The Problem with Traditional Search
When you’re indexing 10M+ documents, keyword-based search falls apart. Users don’t search the way documents are written. The semantic gap between query intent and document content is where traditional search engines fail.
Why Transformers Change Everything
Transformer-based embedding models map text into high-dimensional vector spaces where semantic similarity becomes geometric proximity.
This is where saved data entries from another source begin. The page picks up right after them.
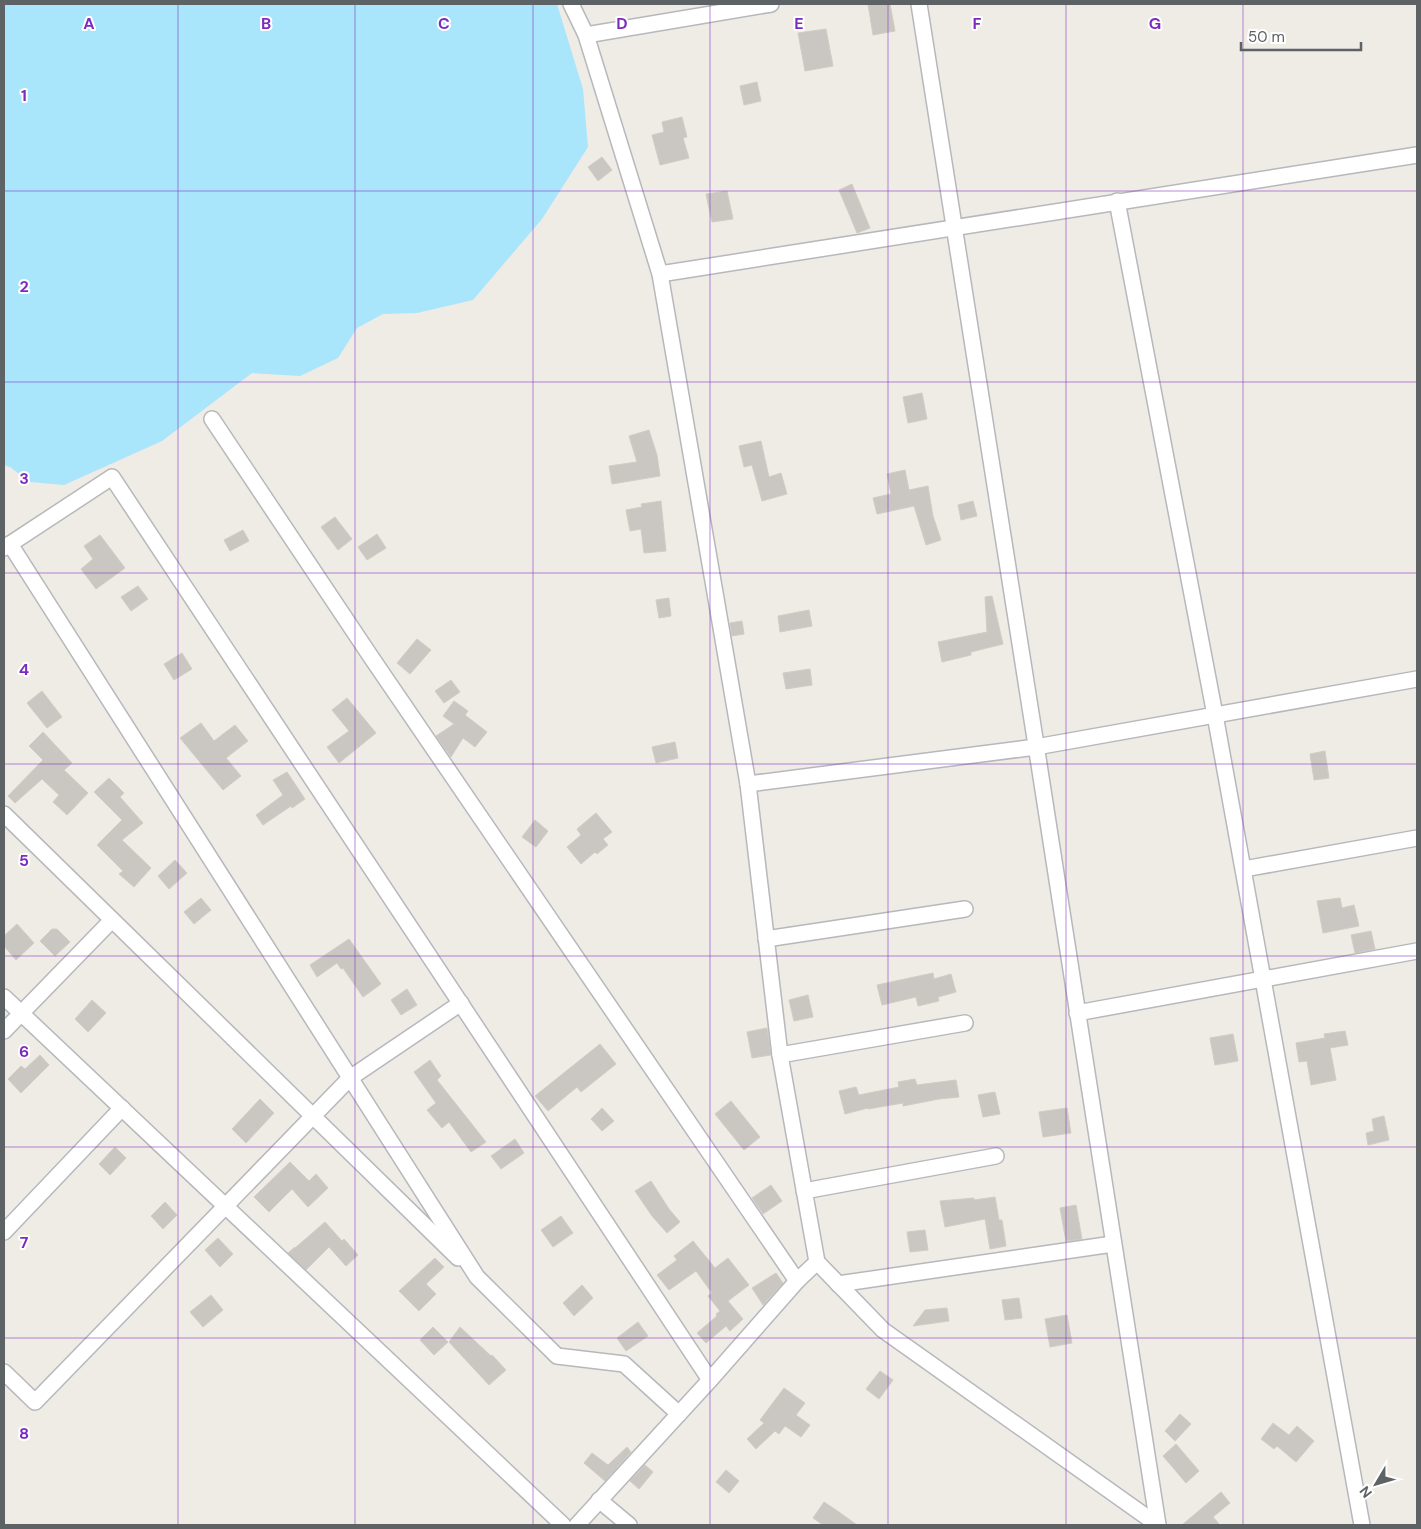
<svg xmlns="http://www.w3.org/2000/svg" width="1421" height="1529" font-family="'DM Sans',sans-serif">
<rect width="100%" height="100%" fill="#efebe5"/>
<path fill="#a9e5fb" d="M4,4H557L583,89L588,147L542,219L473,300L417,313L383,314L357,328L338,358L300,376L252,373L162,441L64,485L30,482L10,467L4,465Z"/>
<g fill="#cac6c2" stroke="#d3ccc4">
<path d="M868,4H890L895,31L873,35Z"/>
<path d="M826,29L833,66L805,71L798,33Z"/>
<path d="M757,82L761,101L744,105L740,86Z"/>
<path d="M682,117L687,137L683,138L689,158L660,165L652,135L664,132L662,122Z"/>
<path d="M602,157L612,170L598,181L588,167Z"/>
<path d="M852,184L870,228L857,233L839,190Z"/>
<path d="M727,191L733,219L712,222L706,194Z"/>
<path d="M922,393L927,419L908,423L903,397Z"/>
<path d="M649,430L657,455L660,476L612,484L609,466L637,462L629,436Z"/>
<path d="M761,441L769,477L781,473L787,494L762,501L752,465L744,467L739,446Z"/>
<path d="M905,470L909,490L928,486L933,516L941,540L926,545L914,506L877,514L873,498L891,494L887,474Z"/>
<path d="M661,501L666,551L644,553L641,529L630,531L626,510L642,507L641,504Z"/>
<path d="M973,501L977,516L961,520L958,505Z"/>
<path d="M335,517L352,539L338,550L321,527Z"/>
<path d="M243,530L249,541L230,551L224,540Z"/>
<path d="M377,534L386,548L367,560L358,547Z"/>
<path d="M100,535L125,568L96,589L81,569L93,559L84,546Z"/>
<path d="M138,586L148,599L131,611L121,597Z"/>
<path d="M992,596L1003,644L971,652V655L942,662L938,642L987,632L985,597Z"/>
<path d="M669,598L671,616L659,618L656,600Z"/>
<path d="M809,610L812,626L780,632L778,616Z"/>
<path d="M742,621L744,634L732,636L730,623Z"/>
<path d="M417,639L431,650L410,674L397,663Z"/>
<path d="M182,653L192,669L174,680L164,664Z"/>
<path d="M810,669L812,685L786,689L783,673Z"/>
<path d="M451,680L460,692L444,703L435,691Z"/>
<path d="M42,691L62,717L47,728L27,703Z"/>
<path d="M347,698L376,733L339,763L327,747L349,731L332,710Z"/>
<path d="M454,701L468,711L465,715L487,732L475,747L463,738L451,757L436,736L454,724L443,716Z"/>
<path d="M201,723L214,741L235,725L248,741L226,758L241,776L223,790L180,738Z"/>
<path d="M43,732L72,763L64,770L88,793L67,815L53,802L59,795L42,779L15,803L8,796L43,760L29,746Z"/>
<path d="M675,742L678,758L656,763L652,747Z"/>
<path d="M1325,751L1329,778L1314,780L1310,754Z"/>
<path d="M287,772L305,799L292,808L291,806L263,825L256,815L283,795L273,780Z"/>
<path d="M109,778L124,793L120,797L143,823L122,840L151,868L134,887L119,874L123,871L97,845L122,820L94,792Z"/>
<path d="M596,813L612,832L603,839L608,845L597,854L595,852L581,864L567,847L581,835L577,829Z"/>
<path d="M535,820L548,831L536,847L522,837Z"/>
<path d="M175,860L187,873L169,889L158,876Z"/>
<path d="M201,898L211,910L194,924L184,912Z"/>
<path d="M1340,898L1342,908L1354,905L1359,926L1323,933L1317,901Z"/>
<path d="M17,924L34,943L16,960L4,946V936Z"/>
<path d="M52,929H57L70,942L55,956L40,941Z"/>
<path d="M1371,931L1375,949L1355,953L1351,935Z"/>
<path d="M349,939L381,984L363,997L343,968L341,969L337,963L317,977L310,965Z"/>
<path d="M933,973L934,979L951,974L956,992L938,997L939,1001L918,1006L916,997L882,1005L877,985Z"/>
<path d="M407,989L417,1005L401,1015L391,1000Z"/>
<path d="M808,995L813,1017L794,1021L789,1000Z"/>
<path d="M92,1000L106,1013L88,1032L75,1019Z"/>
<path d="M767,1028L771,1055L752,1058L747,1032Z"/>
<path d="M1345,1031L1348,1045L1330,1048L1336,1080L1311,1085L1307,1061L1299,1062L1296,1043L1325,1038L1324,1034Z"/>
<path d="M1233,1034L1238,1061L1215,1065L1210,1038Z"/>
<path d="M600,1044L616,1064L581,1092L577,1087L548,1111L535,1096Z"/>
<path d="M40,1055L49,1065L21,1093L8,1079L21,1066L25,1069Z"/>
<path d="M430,1060L441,1076L437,1080L486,1142L471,1152L449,1122L442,1128L427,1110L436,1103L414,1072Z"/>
<path d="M915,1079L917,1085L956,1080L959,1097L939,1099L903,1106V1103L868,1109V1108L845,1114L839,1091L856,1087L859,1095L899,1087L898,1082Z"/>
<path d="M995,1092L1000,1114L983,1117L978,1095Z"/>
<path d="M260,1099L274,1113L246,1143L232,1129Z"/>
<path d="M731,1101L760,1137L744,1150L715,1114Z"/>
<path d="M602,1108L614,1121L602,1131L591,1119Z"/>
<path d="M1067,1108L1071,1133L1043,1137L1039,1112Z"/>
<path d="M1384,1116L1389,1140L1368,1145L1366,1133L1374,1131L1372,1119Z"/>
<path d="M515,1139L524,1153L501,1169L491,1156Z"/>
<path d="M115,1147L126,1158L110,1175L99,1164Z"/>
<path d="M290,1162L309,1181L316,1174L328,1188L308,1207L292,1189L269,1212L254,1197Z"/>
<path d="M651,1181L669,1209L680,1222L667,1233L652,1216L635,1191Z"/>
<path d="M771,1185L782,1201L763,1214L752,1198Z"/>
<path d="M995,1197L999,1220H1002L1006,1246L990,1249L985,1219L945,1227L940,1201L974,1198V1200Z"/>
<path d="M165,1202L177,1215L163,1229L151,1216Z"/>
<path d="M1076,1205L1082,1239L1066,1241L1060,1208Z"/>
<path d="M561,1216L573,1233L553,1247L541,1230Z"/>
<path d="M325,1222L342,1241L344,1239L358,1255L346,1266L329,1247L306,1270L288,1253L295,1247V1248Z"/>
<path d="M925,1230L928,1250L910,1252L907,1232Z"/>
<path d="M218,1238L233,1254L220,1267L205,1250Z"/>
<path d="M693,1241L715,1268L728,1258L749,1285L728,1301L743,1319L730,1331L726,1326L706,1343L697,1333L717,1316L716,1314L720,1311L708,1296L712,1293L696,1271L669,1290L657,1275L677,1260L674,1256Z"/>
<path d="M435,1258L444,1267L426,1284L436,1294L419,1311L399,1291Z"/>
<path d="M776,1273L783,1283L763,1305L752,1288Z"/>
<path d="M582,1285L593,1298L574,1316L563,1303Z"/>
<path d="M211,1295L223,1310L203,1327L190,1312Z"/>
<path d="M1019,1298L1022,1318L1005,1320L1002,1300Z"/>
<path d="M947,1308L949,1321L913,1326L925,1310Z"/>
<path d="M1067,1315L1072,1343L1050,1347L1045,1319Z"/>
<path d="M638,1322L648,1336L626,1351L617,1338Z"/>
<path d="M433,1327L448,1342L434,1355L420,1340Z"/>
<path d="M460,1327L491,1356L492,1355L506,1370L489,1385L449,1342Z"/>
<path d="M880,1371L893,1380L879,1399L866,1389Z"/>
<path d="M784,1388L805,1403L796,1415L810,1425L801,1437L785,1426L779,1434L775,1431L756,1449L747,1439L764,1423L760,1420Z"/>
<path d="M1180,1414L1191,1424L1175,1441L1165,1431Z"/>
<path d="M1273,1423L1289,1435L1297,1426L1314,1441L1296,1462L1277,1446L1274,1449L1261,1439Z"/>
<path d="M1176,1444L1199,1471L1186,1483L1163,1456Z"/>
<path d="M627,1447L631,1452L605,1481L584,1463L592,1453L608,1465Z"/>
<path d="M645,1465L653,1472L639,1489L630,1481Z"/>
<path d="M726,1470L739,1481L729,1493L716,1482Z"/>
<path d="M1221,1492L1230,1503L1213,1517L1220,1525H1182Z"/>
<path d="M824,1502L839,1512L857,1525H823L813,1518Z"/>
</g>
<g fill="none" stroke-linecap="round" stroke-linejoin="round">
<g stroke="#b6b8bc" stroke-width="18">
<g id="minor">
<path d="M571,4L586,35L660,274L748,784L780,1055L817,1262L797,1281L710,1380L577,1525"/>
<path d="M919,4C957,251 996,498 1036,745C1077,1005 1116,1265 1158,1525"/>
<path d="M586,35L771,4"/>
<path d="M1117,201L1215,715L1362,1525"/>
<path d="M660,274C913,235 1165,193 1417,155"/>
<path d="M212,419L371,657L797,1281"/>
<path d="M10,544L477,1277L557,1356L624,1364L679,1414"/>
<path d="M4,548L112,477L710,1380"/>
<path d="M748,784L1036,747L1417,679"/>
<path d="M4,814L458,1258"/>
<path d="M1244,869L1417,838"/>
<path d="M766,939L965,909"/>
<path d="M4,997L563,1525"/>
<path d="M1077,1013L1417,951"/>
<path d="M4,1031L112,920"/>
<path d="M780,1055L965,1023"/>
<path d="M804,1191L996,1156"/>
<path d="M4,1232L122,1108"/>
<path d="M817,1262L883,1330L1158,1525"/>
<path d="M838,1284L1113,1244"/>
<path d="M4,1372L35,1402L350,1078L461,1003"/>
<path d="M599,1500L629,1525"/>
</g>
</g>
<use href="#minor" stroke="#fff" stroke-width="15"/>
</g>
<path fill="none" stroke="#7b2cbf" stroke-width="1" stroke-opacity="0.55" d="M178,4V1525M355,4V1525M533,4V1525M710,4V1525M888,4V1525M1066,4V1525M1243,4V1525M4,191H1417M4,382H1417M4,573H1417M4,764H1417M4,956H1417M4,1147H1417M4,1338H1417"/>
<g font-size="16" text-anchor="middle" font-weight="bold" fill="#7b2cbf" stroke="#fff" stroke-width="4" stroke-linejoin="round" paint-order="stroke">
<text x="89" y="29">A</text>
<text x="266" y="29">B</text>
<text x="444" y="29">C</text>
<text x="622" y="29">D</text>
<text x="799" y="29">E</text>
<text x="977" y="29">F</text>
<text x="1155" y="29">G</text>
<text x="24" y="101">1</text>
<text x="24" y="292">2</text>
<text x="24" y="484">3</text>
<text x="24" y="675">4</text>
<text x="24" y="866">5</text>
<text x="24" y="1057">6</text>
<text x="24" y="1248">7</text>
<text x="24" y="1439">8</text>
</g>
<rect width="1421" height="1529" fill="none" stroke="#5d6265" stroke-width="10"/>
<g transform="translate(1376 1484) rotate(232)" stroke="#ffffff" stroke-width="4" paint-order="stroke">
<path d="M0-4L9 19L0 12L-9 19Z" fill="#5d6265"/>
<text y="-8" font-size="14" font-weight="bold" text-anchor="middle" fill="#5d6265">N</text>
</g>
<path d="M1241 42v8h120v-8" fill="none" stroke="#5d6265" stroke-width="2.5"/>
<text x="1248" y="42" font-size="15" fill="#5d6265" stroke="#ffffff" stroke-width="4" paint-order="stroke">50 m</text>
</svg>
Two sentences with completely different words but the same meaning end up near each other in this space.
from sentence_transformers import SentenceTransformer
model = SentenceTransformer('all-MiniLM-L6-v2')
embeddings = model.encode(documents, batch_size=256)
Architecture Overview
Our production pipeline has three stages:
- Ingestion — Documents are chunked, embedded, and indexed into a FAISS vector store
- Query Processing — User queries are expanded, embedded, and matched against the index
- Re-ranking — Top-k candidates are re-ranked using a cross-encoder for precision
The key insight: use a lightweight bi-encoder for initial retrieval (fast, O(1) lookup) and a heavyweight cross-encoder for re-ranking (accurate, but O(n) per candidate).
Achieving Sub-100ms Latency
Three optimizations got us under 100ms p99:
- HNSW indexing in FAISS with
efSearch=64— trades ~2% recall for 10x speed - Query caching with semantic deduplication — if a similar query was seen recently, serve cached results
- Model quantization — INT8 quantization of the embedding model reduced inference time by 3x with negligible quality loss
Lessons Learned
Building search is humbling. The gap between a demo that impresses and a system that serves millions of queries reliably is enormous. Start with evaluation metrics, not architecture diagrams.